As the state prepares to unveil an enhanced prescription drug database next week, some health providers say it will be incompatible with their computer systems, hobbling their access to a tool meant to combat drug abuse.
The database, called the Controlled Substances Utilization Review and Evaluation System, or CURES, tracks prescriptions for certain narcotics. After a Times investigation found that it was underused and underfunded, legislators increased funding for the system in 2013.
The $3-million upgrade is set to roll out July 1, but a compatibility problem with certain web browsers may make it impossible for some doctors to use it. The California Medical Assn. sent a memo to its members last week warning that thousands of physicians could lose access to the system.
The new version of CURES will not work with older versions of Internet Explorer. Some health systems say newer browsers will not work with their electronic records.
That's the case for Kaiser Permanente, said Amy Thoma, a spokeswoman for the company, which employs more than 12,000 doctors statewide and operates 35 hospitals.
David Beltran, a spokesman for the state Department of Justice, which administers CURES, said doctors and hospitals had ample notice about the potential problem and plenty of time to update their systems.
The department "notified physicians months ago that accessing CURES 2.0 would require an up-to-date browser, which is critical to ensuring the highest protection of patient information," Beltran said.
Other networks affected include Dignity Health, which operates 39 hospitals and eight pharmacies, and Sutter Health, which has 24 hospitals and 5,000 affiliated doctors.
Bill Gleeson, vice president of communications for Sutter, said the company will use Google's Chrome browser with CURES in the short term, "as we make the necessary longer-term upgrades to Internet Explorer."
State officials plan to launch the upgraded database as planned but will also continue to operate the older version for doctors who cannot access the new one.

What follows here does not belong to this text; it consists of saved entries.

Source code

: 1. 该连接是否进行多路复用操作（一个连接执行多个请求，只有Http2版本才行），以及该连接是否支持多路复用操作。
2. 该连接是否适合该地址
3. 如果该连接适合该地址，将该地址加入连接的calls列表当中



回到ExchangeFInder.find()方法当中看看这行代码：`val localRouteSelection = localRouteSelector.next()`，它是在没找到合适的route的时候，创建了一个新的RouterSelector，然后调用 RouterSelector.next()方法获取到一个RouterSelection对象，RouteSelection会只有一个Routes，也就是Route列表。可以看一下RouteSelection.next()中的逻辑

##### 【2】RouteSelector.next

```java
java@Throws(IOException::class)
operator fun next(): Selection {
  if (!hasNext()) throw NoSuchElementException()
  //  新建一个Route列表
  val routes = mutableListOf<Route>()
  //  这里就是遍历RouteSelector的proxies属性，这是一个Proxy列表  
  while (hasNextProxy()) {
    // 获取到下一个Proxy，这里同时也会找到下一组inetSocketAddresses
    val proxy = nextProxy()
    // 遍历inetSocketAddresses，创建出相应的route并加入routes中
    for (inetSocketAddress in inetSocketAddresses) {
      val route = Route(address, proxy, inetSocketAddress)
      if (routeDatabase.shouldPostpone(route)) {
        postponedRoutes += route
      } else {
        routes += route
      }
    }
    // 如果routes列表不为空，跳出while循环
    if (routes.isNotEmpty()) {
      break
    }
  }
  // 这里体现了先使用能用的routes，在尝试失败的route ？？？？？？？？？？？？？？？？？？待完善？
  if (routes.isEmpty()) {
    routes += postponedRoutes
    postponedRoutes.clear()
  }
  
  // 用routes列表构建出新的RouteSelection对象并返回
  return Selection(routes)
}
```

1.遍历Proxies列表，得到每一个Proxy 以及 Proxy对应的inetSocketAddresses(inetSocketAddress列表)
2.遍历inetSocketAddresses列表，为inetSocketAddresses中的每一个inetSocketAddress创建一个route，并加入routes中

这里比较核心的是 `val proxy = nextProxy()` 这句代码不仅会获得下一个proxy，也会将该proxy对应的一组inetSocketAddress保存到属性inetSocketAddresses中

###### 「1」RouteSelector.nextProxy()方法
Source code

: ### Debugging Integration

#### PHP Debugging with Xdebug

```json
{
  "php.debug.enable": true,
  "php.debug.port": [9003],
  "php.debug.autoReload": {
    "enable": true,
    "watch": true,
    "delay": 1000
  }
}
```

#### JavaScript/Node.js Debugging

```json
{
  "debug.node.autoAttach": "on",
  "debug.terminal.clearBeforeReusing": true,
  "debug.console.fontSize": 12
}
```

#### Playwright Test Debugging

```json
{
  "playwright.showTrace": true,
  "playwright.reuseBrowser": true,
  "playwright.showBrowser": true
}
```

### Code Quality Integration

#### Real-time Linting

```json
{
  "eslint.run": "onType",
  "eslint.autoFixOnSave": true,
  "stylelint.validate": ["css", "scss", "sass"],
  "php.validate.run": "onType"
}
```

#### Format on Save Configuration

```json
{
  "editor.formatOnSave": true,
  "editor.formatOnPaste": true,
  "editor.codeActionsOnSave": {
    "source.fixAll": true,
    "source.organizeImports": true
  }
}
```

Backers of drug databases like CURES say they are effective in clamping down on patients who seek narcotics prescriptions from multiple doctors and in identifying physicians who overprescribe such medication.
But a 2012 Times investigation found that less than 10% of physicians, pharmacists and other professionals eligible for online access had signed up to use the database. The Times reports, which examined the epidemic of prescription drug overdoses, prompted new state efforts to combat the abuse of painkillers.
A 2013 law required health practitioners who prescribe or dispense certain narcotics to apply for online access to the database by the end of this year. That legislation also increased CURES' funding with a $6 annual fee levied on doctors.
But efforts to bolster CURES in California remain politically fraught.
Although the California Medical Assn. backed the 2013 legislation, the group opposes efforts to make use of the database mandatory, arguing that the system has so far not been functional enough to impose such a requirement on doctors.
Mandatory use of CURES was one component of a ballot initiative that voters rejected last year, a proposal to increase limits on medical malpractice awards and institute drug testing of physicians. In one provocative ad against the measure, opponents alleged that the database could be vulnerable to hackers and thus jeopardize patient privacy.
A bill in the Legislature that would require doctors to check CURES before prescribing certain drugs has been delayed until next year.
Bob Pack, an Internet executive who has championed the upgrade, said the concerns about technology are "overblown."
"I see it as a way for the CMA to continually blast the CURES program," said Pack, who took up the cause after his two children were killed by an impaired driver who had obtained multiple prescriptions for painkillers.
Molly Weedn, a spokeswoman for the association, said that "CMA and our physicians have long supported the CURES program."
She said the decision to run both the old and new databases concurrently is a "step in the right direction," but added, "We're going to push back until the program is fully functioning and works for everybody."